#### PASSAGE
* START *

Postconditions describe constraints on the return value or side effects the function may have. When defining a function, you should document all postconditions so that others know what to expect when they call your function. You also should ensure that your function honors its postconditions if its preconditions are met. Each function can have multiple postconditions.
Invariants
An invariant is a condition that should always be true in your code—that is,
a condition that never changes. Class invariants must be true for each object
of a class
Design by Contract
Design by Contract(DbC) is a software-design approach created by
Bertrand Meyer in the 1980s and used in the design of his Eiffel
programming language. Using this approach:
- A function expects client code to meet the function’s precondition(s).
- If the preconditions are true, the function guarantees that its postcondition(s) will be true.
- Any invariants are maintained.
Contracts Attributes
- excepts——For specifying a function’s preconditions that are checked before the function’s body begins executing.
- ensures——For specifying a function’s postconditions that are checked just before the function returns.

* END *

#### RECORDED INFORMATION
* START *

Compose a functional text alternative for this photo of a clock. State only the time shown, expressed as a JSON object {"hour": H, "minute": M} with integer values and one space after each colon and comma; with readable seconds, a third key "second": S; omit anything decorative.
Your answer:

* END *

#### WHAT YOU WILL DO
In the passage on software contracts, list each point given under "Using this approach:" for Design by Contract. The data has no connection to the passage.

#### RESULT OF THIS TASK
- A function expects client code to meet the function's precondition(s).
- If the preconditions are true, the function guarantees that its postcondition(s) will be true.
- Any invariants are maintained.